Die Neue Pinakothek gehört weltweit zu den wichtigsten Ausstellungen der Kunst des späten 18. und 19. Jahrhunderts. Sie war das erste Museum moderner Kunst überhaupt. Wegweisend für viele andere Galerien war die Definition einer Grenze zwischen alter und neuer Kunst, die auf eine Zeit kurz vor 1800 fällt.

  • Ludwig I. gründete die Neue Pinakothek im Jahr 1853 und bestückte sie mit Malerei und Skulpturen seiner Sammlung.
  • Der Bau liegt im Münchner Kunstareal direkt gegenüber der Alten Pinakothek. Erbaut wurde die Neue Pinakothek von Friedrich von Gärtners und August von Voit.
  • Ein Schwerpunkt der Sammlung liegt auf der Münchner Schule und der deutschen Romantik. Doch auch die französischen Impressionisten sind hier in großer Zahl vertreten.
  • Insgesamt hat die Neue Pinakothek 3000 Gemälde und 300 Skulpturen in ihrem Bestand. Über 400 Werke werden ständig gezeigt. Wichtige Werke sind zum Beispiel Francisco de Goyas „Gerupfte Pute“, Carl Spitzwegs „Armer Poet“, Claude Monets „Seinebrücke von Argenteuil“ und die „Sonnenblumen“ von Vincent van Gogh. Durch Stiftungen und Ankäufe wächst die Sammlung der Neuen Pinakothek auch heute noch beständig weiter.

 

Hintergründe

Ludwig I. gründete das Museum im Jahr 1853. Die Alten Meister hatte er der Öffentlichkeit bereits durch die Einrichtung der Alten Pinakothek zugänglich gemacht. Nun wollte er dasselbe mit seiner Privatsammlung zeitgenössischer Kunst tun.

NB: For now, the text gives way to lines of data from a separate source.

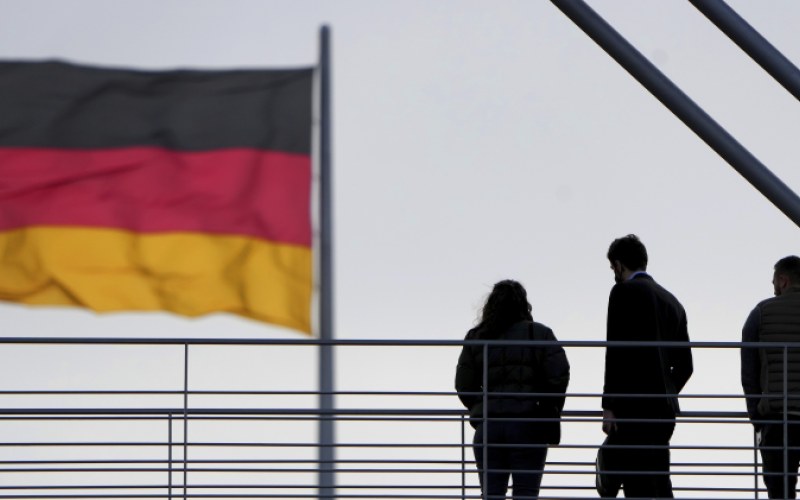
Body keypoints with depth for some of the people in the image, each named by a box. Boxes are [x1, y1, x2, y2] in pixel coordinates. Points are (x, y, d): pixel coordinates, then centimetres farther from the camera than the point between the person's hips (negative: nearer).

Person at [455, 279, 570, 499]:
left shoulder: (475, 338, 9)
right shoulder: (539, 334, 1)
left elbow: (463, 385, 6)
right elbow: (559, 374, -7)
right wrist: (551, 413, 6)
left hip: (488, 428, 2)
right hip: (528, 428, -2)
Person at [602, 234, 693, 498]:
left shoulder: (624, 292, -4)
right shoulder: (672, 302, 19)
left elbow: (616, 350, -12)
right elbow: (684, 365, 19)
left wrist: (609, 406, -12)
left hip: (632, 407, -8)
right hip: (664, 409, 8)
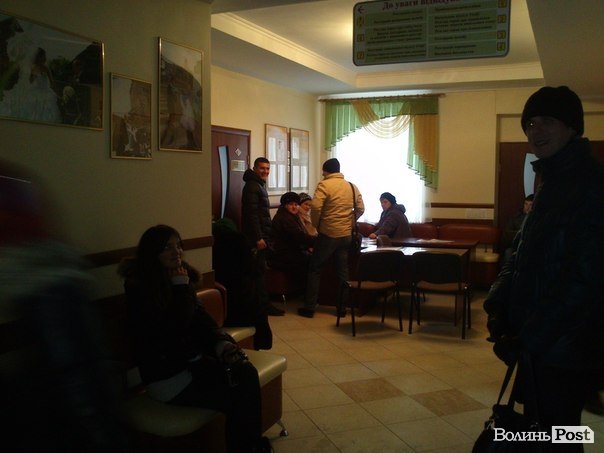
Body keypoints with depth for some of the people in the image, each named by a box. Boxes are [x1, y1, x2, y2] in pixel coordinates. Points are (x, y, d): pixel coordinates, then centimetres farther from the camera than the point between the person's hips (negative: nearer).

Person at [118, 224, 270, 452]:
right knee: (236, 398, -18)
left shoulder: (181, 276, 6)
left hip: (193, 359, 7)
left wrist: (221, 342, -13)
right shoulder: (139, 288, -15)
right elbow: (175, 327, -22)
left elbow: (200, 316, 4)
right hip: (167, 375, -6)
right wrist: (181, 288, -16)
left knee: (246, 373, -17)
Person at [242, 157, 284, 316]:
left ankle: (263, 303, 22)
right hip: (256, 237, -10)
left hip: (261, 235, 10)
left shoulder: (260, 185, 19)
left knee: (259, 270, 14)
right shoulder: (252, 186, -14)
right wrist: (258, 238, -23)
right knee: (258, 271, -5)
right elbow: (252, 214, -21)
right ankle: (264, 305, -1)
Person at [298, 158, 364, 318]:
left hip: (327, 234, -5)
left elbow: (316, 207, -20)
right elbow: (360, 209, 8)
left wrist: (316, 225, -6)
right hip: (346, 235, 5)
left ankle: (309, 307, 7)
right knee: (343, 271, 13)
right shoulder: (352, 187, 8)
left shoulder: (324, 185, -10)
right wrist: (349, 222, 14)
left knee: (315, 270, 6)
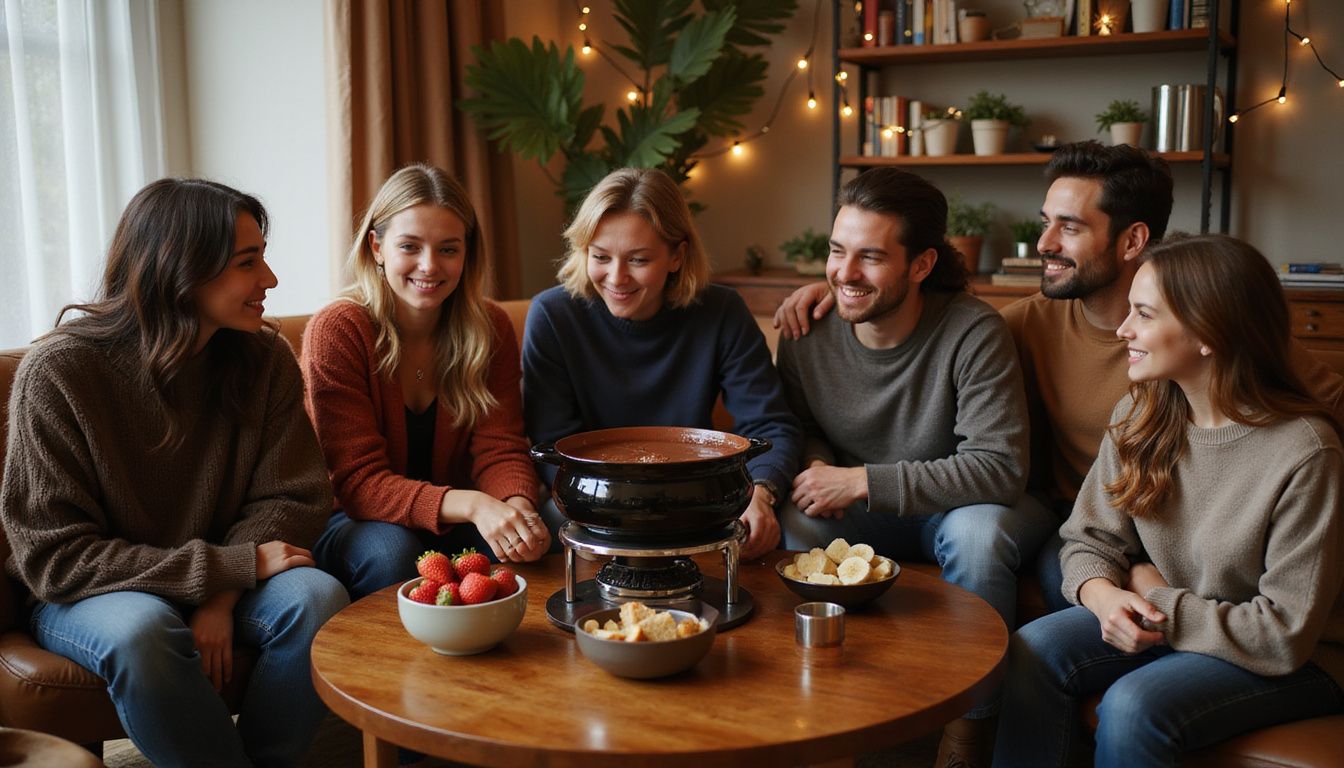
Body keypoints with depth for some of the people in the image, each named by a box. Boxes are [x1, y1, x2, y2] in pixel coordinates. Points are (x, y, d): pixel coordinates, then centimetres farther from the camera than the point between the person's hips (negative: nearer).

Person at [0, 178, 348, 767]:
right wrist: (237, 565, -24)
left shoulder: (264, 359, -6)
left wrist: (221, 598, -24)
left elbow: (291, 497, -5)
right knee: (141, 631, -36)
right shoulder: (60, 370, -17)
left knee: (318, 598, -26)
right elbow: (54, 556, -18)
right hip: (87, 593, -3)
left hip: (226, 581, 3)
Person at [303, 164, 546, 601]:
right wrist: (471, 505, -38)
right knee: (392, 550, -35)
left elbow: (500, 449, -9)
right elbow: (358, 482, -22)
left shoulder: (490, 328, -4)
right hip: (352, 523, -3)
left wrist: (518, 508, -34)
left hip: (450, 525, 3)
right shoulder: (336, 331, -17)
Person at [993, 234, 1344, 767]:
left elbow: (1285, 633, -20)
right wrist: (1103, 595, -20)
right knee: (1033, 650, -19)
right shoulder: (1140, 417, -4)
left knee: (1134, 706, -30)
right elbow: (1089, 538, 2)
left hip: (1293, 663, -5)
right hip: (1162, 620, 6)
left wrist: (1160, 602, -17)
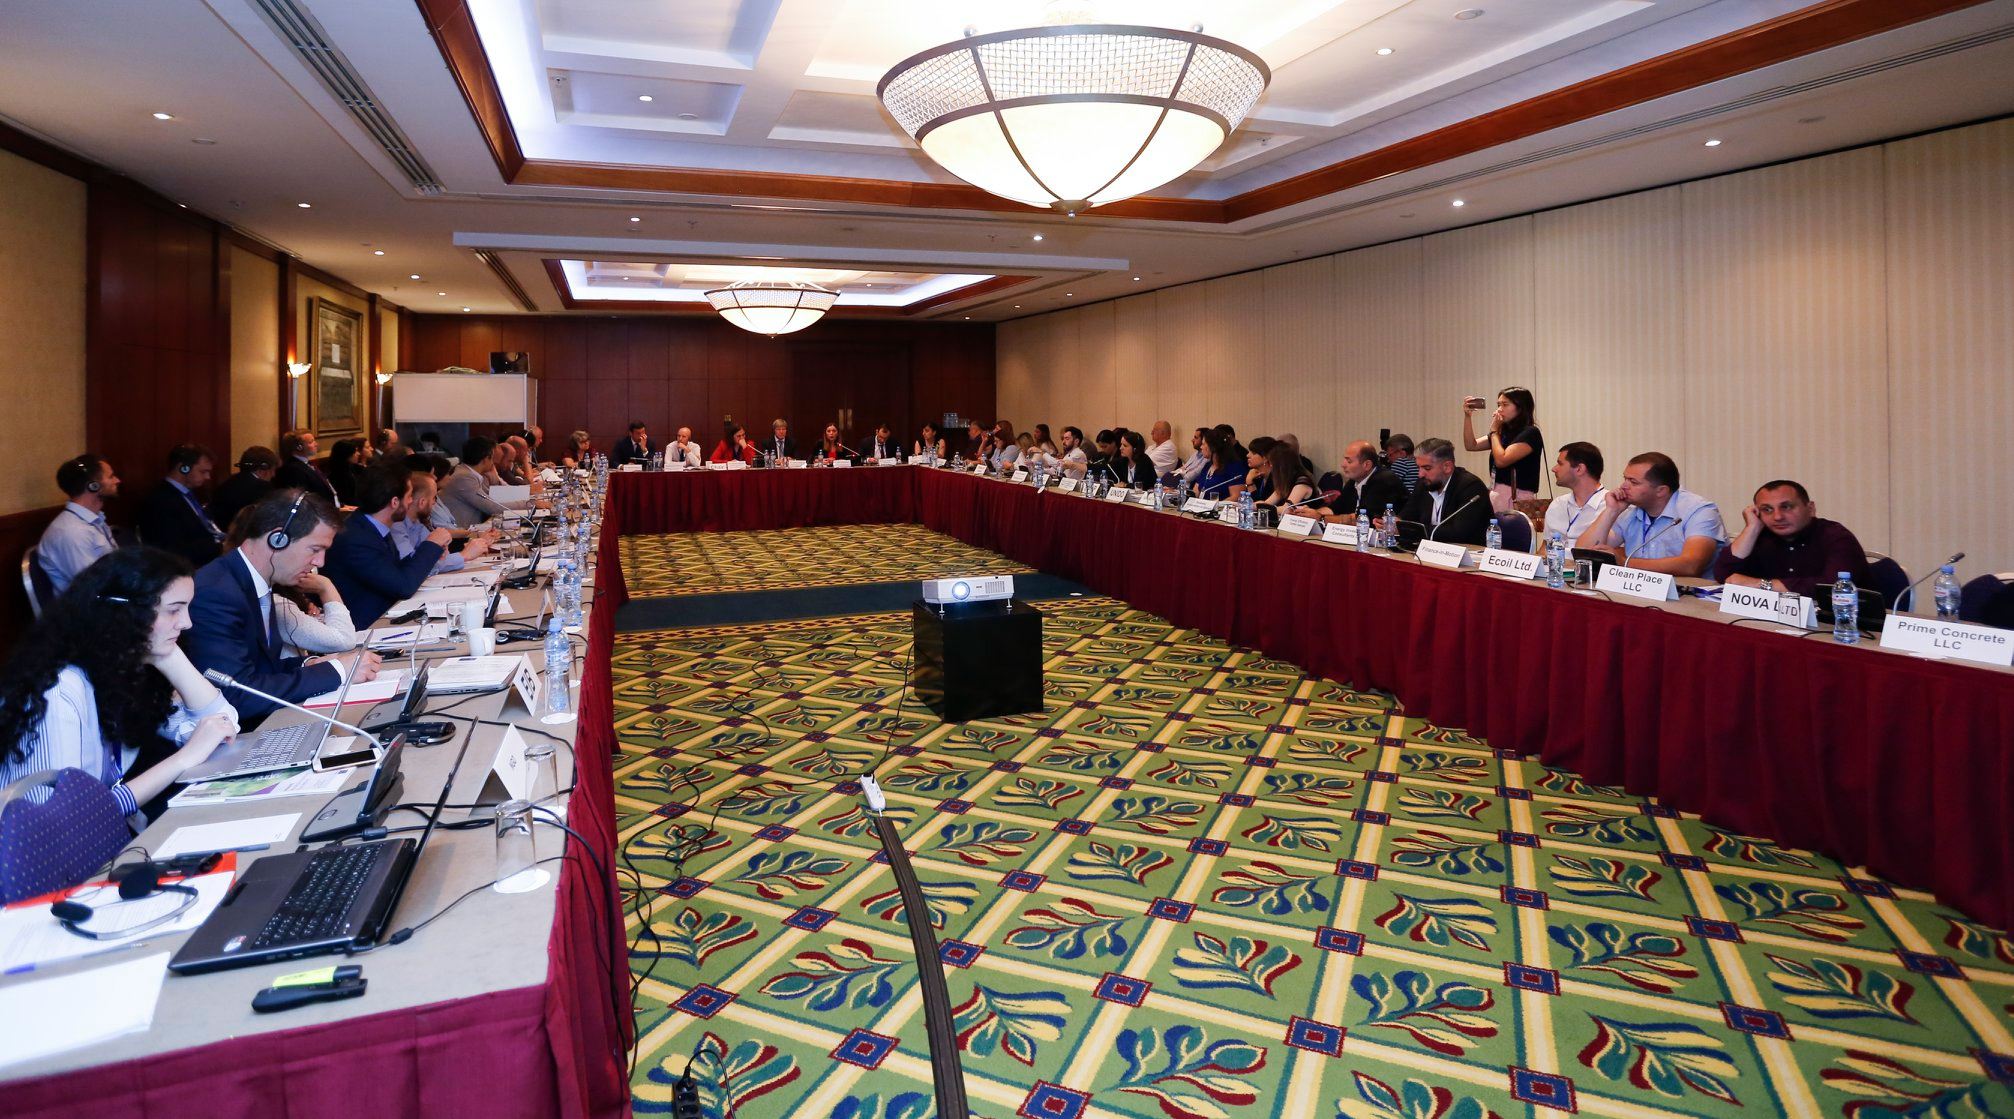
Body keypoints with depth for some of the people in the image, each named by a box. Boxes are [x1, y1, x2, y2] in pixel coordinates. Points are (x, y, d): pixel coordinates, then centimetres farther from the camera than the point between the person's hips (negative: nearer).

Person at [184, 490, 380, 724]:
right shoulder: (215, 594, -19)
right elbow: (238, 695, -24)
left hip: (264, 721, 7)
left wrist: (308, 666, -5)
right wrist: (335, 671, -20)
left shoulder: (257, 584, 5)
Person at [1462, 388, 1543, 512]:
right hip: (1496, 494, 7)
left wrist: (1494, 431, -5)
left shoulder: (1530, 433, -9)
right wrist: (1467, 416, 3)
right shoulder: (1504, 432, 14)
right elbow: (1471, 445, 13)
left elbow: (1501, 461, -17)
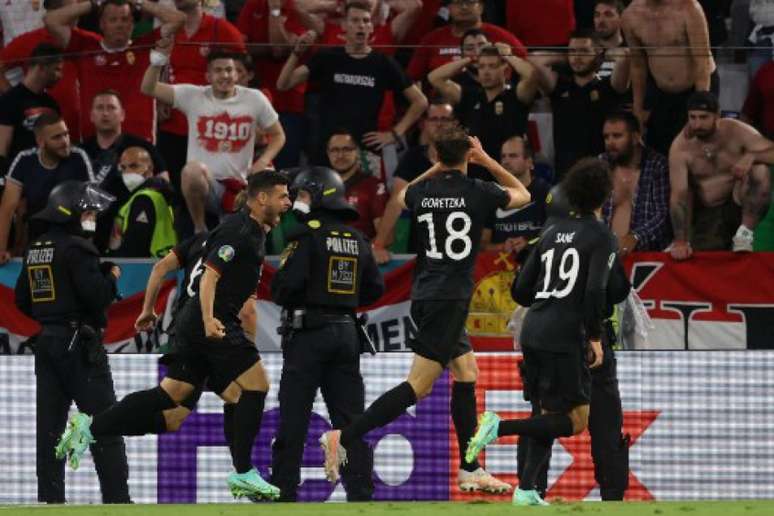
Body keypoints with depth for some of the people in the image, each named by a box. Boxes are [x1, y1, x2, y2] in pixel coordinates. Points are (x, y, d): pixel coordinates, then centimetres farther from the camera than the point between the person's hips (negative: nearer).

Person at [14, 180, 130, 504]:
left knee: (49, 424, 6)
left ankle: (50, 499, 4)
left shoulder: (35, 251, 11)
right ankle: (116, 498, -5)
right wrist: (112, 277, -3)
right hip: (79, 343, -8)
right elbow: (96, 295, -21)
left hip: (46, 342, 8)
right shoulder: (77, 249, -14)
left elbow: (23, 301, 15)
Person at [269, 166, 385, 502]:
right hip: (346, 332, 6)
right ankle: (360, 491, 1)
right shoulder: (357, 239, 11)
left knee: (293, 417, -2)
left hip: (309, 333, -6)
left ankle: (283, 490, -2)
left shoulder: (308, 235, -9)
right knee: (349, 415, 6)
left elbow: (286, 284, -17)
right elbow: (375, 288, 13)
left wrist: (282, 298, 4)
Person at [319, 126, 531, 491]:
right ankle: (343, 438, -20)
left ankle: (470, 470, 17)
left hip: (427, 295, 7)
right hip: (448, 300, -7)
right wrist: (488, 161, 17)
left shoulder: (422, 193, 5)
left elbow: (402, 197, 33)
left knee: (466, 375, 15)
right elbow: (522, 195, 15)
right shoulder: (478, 192, -6)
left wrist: (435, 170, 27)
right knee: (419, 386, -9)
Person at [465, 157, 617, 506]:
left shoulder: (552, 233, 15)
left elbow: (520, 290, 14)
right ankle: (500, 428, -18)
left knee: (548, 415, 17)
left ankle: (526, 490, 8)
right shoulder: (601, 236, -4)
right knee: (575, 421, -2)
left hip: (532, 333, 7)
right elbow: (595, 291, -17)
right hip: (564, 338, -7)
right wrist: (595, 337, -7)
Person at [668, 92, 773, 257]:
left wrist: (750, 157, -41)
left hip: (739, 206, 1)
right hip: (706, 214, 0)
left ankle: (745, 233, -18)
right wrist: (680, 241, -28)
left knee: (759, 169, -28)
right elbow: (679, 194, -19)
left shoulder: (736, 132, -12)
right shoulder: (680, 147, -13)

Unter Generaldirektor Hugo von Tschudi bekam die Galerie ab 1909 neue Impulse. Tschudi richtete seinen Blick über Deutschland hinaus nach Frankreich, wo Künstler wie Renoir, Degas, Manet, Cezanne und Monet ihre eindrucksvollen Werke schufen. Aber auch die englische Malerei aus den Jahrzehnten um 1800 spielt eine wichtige Rolle, ebenso sind Realismus, Jugendstil und Symbolismus vertreten.

Nach der vollständigen Zerstörung im Zweiten Weltkrieg wurde die Sammlung ins Haus der Kunst ausgelagert. Erst 1981 zog die Neue Pinakothek wieder in ihr eigenes Gebäude – in den postmodernen Neubau des Architekten Alexander Freiherr von Branca. Als besonders gelungen gilt die Konzeption der hellen Oberlichtsäle – über den Rest des sandsteinverkleideten Museumsgebäudes gibt es wie fast immer unterschiedliche Meinungen.